A tranqüilidade, entretanto, está longe. Membros da oposição e outros congressistas criticaram Mesa, alegando que o decreto é inconstitucional e que ''necessariamente tem que passar pelo Congresso para ter legitimidade''.

- Mandamos uma carta ao cardeal Julio Terrazas pedindo que ele intervenha - disse o líder do Movimento ao Socialismo (MAS), Evo Morales.

O governo, que também pediu à Igreja que fomente o diálogo, defende sua posição.

- O decreto supremo é constitucional - afirmou ontem o vice-ministro da Justiça, Carlos Alarcón, que estava no Palácio Quemado (sede do governo). - O presidente tem atribuição para estabelecer datas, de eleições a Constituintes.

Alarcón baseou a defesa no antecedente da convocatória para o referendo do gás, em julho de 2004.

- O Executivo convocou a votação por decreto e ela foi declarada legal pelo Tribunal Constitucional. O Poder Legislativo não ficou excluído do processo, interveio para complementar os detalhes necessários à aplicação da norma. O mesmo vai ocorrer agora. Tem que haver uma conjunção de esforços entre Executivo e Legislativo. Quem vai estabelecer as características e condições do processo é o Congresso - explicou.

Na noite de quinta, Alárcon provocou embaraço ao anunciar que o decreto presidencial fora aceito por todos os ministros, exceto pelo chefe de Desenvolvimento Econômico, Walter Kreidler, demissionário. Entretanto, o governo retificou a informação ontem, dizendo que não recebeu qualquer notificação por escrito da renúncia do ministro, como exige o protocolo. ''Portanto, continua exercendo suas funções'', assinalou um comunicado da presidência. Kreidler é um empresário da cidade de Santa Cruz, cujos líderes regionais exigiram ao Congresso dar prioridade à consulta sobre autonomia sobre a eleição de constituintes.

O mais recente capítulo da crise política na Bolívia se agravou quando Morales boicotou, na quinta, o reinício das sessões do Legislativo, por achar que não seria atendido seu plano de convocar a Assembléia Constituinte. A proposta, somada ao pedido de estatização dos hidrocarbonetos, é a bandeira dos manifestantes de La Paz e El Alto.

Em resposta à postura do MAS, que é a segunda força no Legislativo, o presidente do Congresso, o senador Hormando Vaca Díez, adiou as negociações entre os grupos parlamentares.

- O MAS pode ter outras intenções como, por exemplo, a de mostrar institucionalmente que o Congresso não funciona, para orientar pressão sobre a Casa - disse Vaca Díez.

Horas antes, o próprio Morales tinha acusado o presidente do Parlamento de planejar um ''golpe de Estado militar e fascista'' e de ter contatos com dois generais das Forças Armadas.

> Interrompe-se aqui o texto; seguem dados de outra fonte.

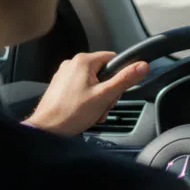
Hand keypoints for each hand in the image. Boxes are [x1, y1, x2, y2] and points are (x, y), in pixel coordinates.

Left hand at [25, 51, 148, 135]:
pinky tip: (85, 112)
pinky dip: (87, 99)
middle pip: (103, 72)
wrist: (46, 130)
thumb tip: (142, 66)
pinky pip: (81, 88)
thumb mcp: (105, 96)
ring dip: (99, 98)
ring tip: (94, 111)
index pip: (113, 59)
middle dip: (108, 91)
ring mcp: (65, 75)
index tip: (116, 91)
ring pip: (93, 82)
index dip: (119, 76)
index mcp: (83, 61)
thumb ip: (125, 79)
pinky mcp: (60, 86)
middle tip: (104, 105)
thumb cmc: (70, 113)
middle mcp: (72, 64)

Fora do Congresso, manifestantes pressionavam pela discussão da Constituinte, das autonomias provinciais e a nacionalização dos gás natural. Ao deixar o prédio, um dos senadores foi cercado por um grupo de camponeses, que já havia confrontado policiais antidistúrbio durante horas. De carro, e em alta velocidade, os demais congressistas conseguiram sair do local, mas também sofreram o assédio dos manifestantes.